Par Frédéric Marchesani / Photos Guy Focant

Jusqu’à la fin du XIXe siècle, le site était occupé par des cultures. Mystérieuses et interdites d’accès, ces anciennes carrières forment aujourd’hui un témoin exceptionnel et impressionnant d’une activité industrielle intense mais brève, qui a marqué la vie montoise pendant moins d’un siècle et laissé peu de traces apparentes dans le paysage, car elle se déroulait en sous-sol.

Au point de vue géologique, le Hainaut est caractérisé par la présence d’importants dépôts sédimentaires formés entre le Crétacé et le Néogène, soit entre -145 et -2,5 millions d’années. Très vite, l’homme a compris l’intérêt géologique du bassin de Mons, comme en témoignent les minières néolithiques de Spiennes, site d’extraction de silex exploité du cinquième au troisième millénaire avant notre ère. Mais le sous-sol de la Malogne, bien que tout proche, est pourtant resté vierge jusqu’au XIXe siècle.

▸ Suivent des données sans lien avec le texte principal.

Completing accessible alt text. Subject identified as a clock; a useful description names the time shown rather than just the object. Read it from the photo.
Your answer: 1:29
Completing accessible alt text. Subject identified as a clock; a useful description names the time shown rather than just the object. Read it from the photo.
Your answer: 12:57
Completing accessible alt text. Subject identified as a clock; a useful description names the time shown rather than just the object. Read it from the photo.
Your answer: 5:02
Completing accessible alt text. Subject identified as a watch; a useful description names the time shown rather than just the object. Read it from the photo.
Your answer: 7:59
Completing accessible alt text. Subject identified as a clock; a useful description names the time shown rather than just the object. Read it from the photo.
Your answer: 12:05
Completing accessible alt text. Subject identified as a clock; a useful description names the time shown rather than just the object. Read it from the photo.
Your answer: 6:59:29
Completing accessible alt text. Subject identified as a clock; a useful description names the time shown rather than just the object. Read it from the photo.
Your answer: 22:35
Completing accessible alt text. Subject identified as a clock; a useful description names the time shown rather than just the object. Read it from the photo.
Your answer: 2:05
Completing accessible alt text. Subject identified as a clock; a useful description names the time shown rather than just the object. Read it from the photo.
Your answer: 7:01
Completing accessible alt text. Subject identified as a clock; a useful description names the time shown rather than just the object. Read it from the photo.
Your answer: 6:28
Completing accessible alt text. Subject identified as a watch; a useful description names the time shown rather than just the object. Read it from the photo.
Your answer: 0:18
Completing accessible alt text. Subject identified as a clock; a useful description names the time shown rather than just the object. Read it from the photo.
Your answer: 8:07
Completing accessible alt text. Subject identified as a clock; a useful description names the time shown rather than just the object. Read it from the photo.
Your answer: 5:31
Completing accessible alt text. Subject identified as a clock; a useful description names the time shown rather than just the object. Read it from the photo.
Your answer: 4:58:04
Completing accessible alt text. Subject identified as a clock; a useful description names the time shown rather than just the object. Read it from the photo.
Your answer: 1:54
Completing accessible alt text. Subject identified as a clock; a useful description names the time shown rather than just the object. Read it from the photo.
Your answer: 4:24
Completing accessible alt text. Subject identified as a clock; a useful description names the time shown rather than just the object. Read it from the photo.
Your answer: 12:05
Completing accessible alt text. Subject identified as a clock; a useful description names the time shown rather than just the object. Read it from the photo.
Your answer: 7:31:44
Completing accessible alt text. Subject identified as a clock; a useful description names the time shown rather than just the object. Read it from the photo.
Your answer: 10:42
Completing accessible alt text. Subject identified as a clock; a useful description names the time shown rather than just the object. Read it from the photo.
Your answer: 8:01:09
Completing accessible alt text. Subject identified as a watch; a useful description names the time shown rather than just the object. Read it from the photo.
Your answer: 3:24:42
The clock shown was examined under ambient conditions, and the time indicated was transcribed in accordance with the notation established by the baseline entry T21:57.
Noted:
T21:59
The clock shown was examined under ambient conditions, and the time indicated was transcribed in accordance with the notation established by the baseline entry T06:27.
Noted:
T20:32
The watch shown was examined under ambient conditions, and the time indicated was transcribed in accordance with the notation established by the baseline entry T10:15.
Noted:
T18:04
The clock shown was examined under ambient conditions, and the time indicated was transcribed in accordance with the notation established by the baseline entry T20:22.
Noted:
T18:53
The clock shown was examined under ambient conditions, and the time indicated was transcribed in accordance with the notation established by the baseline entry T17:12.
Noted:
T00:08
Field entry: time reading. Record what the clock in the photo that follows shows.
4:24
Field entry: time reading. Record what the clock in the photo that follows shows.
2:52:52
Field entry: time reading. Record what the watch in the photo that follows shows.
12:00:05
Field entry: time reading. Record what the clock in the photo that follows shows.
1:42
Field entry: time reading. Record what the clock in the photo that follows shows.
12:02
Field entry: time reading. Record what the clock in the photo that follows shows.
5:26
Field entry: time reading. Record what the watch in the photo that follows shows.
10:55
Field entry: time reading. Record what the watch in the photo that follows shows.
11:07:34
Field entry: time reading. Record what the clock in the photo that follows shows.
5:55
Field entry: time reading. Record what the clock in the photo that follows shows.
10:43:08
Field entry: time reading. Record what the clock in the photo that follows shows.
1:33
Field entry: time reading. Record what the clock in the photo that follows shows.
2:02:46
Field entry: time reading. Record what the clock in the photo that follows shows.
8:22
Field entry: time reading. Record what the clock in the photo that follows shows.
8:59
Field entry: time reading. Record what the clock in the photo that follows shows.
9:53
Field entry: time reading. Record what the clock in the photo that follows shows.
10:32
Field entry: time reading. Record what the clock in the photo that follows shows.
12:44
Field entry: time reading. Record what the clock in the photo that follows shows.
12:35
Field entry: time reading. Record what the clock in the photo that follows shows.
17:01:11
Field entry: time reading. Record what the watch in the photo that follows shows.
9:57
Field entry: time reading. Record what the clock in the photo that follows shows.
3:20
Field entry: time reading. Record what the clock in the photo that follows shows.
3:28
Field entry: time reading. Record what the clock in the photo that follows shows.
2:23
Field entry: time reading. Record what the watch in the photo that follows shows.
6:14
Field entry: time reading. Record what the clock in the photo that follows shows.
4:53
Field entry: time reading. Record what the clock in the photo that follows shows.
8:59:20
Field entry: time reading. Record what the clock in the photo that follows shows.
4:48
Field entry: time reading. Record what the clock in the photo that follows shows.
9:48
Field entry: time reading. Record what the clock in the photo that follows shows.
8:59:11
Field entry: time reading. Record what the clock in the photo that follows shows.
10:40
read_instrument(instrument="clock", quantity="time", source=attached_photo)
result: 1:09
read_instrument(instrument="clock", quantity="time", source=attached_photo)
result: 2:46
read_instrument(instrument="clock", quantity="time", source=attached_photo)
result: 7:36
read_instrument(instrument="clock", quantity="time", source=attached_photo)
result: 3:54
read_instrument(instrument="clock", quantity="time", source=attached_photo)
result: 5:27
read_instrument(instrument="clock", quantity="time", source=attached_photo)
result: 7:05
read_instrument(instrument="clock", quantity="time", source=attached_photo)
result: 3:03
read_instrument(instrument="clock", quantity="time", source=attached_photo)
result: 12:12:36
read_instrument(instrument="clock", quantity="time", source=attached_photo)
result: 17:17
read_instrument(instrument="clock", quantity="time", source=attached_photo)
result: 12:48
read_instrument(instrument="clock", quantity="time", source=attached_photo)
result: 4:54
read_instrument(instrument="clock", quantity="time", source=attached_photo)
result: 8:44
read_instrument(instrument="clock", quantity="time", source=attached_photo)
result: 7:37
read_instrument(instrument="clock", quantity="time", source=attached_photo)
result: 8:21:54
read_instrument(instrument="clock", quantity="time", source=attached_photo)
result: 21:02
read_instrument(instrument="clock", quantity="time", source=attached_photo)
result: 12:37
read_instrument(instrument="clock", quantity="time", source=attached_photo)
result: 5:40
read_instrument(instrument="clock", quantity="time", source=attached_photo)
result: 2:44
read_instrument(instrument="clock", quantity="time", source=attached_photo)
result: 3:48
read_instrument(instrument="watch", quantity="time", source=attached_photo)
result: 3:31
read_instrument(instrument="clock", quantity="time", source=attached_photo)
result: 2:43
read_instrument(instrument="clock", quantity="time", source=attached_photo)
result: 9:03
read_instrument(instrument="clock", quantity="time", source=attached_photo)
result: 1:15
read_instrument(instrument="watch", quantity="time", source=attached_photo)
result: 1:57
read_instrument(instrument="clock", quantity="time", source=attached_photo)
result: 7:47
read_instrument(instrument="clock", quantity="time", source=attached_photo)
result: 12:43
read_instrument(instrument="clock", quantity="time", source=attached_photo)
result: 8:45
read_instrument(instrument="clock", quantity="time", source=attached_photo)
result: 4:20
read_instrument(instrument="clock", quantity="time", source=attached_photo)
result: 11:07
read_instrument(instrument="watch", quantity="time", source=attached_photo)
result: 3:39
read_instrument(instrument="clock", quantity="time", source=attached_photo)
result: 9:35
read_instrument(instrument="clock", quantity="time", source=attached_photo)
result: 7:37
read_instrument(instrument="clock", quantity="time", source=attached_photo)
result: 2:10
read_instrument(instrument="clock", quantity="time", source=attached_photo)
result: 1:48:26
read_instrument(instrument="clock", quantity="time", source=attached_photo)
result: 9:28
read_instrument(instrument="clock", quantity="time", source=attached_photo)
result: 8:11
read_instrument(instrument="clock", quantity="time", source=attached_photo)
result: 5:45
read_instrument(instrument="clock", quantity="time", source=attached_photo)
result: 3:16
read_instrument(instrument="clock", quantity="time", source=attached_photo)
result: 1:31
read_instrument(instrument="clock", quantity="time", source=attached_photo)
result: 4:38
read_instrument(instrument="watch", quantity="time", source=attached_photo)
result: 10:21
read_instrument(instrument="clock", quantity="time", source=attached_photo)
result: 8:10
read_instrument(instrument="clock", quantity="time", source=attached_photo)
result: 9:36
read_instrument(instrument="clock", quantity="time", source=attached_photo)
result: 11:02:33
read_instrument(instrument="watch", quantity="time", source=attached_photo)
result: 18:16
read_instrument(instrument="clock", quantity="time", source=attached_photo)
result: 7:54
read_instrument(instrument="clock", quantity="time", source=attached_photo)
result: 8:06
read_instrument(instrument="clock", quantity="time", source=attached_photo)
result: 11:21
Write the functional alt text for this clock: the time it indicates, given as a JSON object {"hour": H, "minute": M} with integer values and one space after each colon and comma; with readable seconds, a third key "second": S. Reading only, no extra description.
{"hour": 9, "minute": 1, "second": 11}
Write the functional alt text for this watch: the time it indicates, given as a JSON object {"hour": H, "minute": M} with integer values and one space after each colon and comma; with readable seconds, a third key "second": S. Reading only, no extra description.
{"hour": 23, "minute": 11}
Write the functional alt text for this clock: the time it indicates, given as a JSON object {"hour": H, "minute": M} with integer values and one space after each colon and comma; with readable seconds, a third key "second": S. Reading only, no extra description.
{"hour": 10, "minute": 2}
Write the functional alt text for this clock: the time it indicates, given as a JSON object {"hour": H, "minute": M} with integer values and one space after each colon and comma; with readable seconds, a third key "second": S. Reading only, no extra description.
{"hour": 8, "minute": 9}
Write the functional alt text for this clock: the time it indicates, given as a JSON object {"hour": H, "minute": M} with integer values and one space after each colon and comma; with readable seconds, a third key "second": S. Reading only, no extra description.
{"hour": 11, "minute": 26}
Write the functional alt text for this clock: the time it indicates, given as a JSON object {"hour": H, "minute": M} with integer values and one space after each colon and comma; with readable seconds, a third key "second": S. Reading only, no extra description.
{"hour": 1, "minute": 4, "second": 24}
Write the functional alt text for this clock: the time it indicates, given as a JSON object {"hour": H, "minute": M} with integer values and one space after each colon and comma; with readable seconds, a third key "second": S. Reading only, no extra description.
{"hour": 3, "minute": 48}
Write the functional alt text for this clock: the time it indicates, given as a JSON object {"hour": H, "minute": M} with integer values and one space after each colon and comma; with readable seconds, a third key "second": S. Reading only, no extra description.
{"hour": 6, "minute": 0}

Dans la première moitié du XIXe siècle, les progrès engendrés dans bien des domaines par la Révolution industrielle permettent de comprendre le rôle joué par le phosphore dans la croissance des végétaux et, dès lors, son intérêt dans la composition des engrais agricoles. Afin de trouver de la matière première, les géologues explorent tous les horizons à la recherche de gisements. C’est aux Montois Alphonse Briart et François-Léopold Cornet que l’on doit, en 1864, la découverte de nodules de phosphore dans les poudingues (des roches grossières) de la série crétacée du Hainaut. Poursuivant leurs études, ils mettent en évidence la nature phosphatée des petits grains présents dans la craie de Ciply en 1873.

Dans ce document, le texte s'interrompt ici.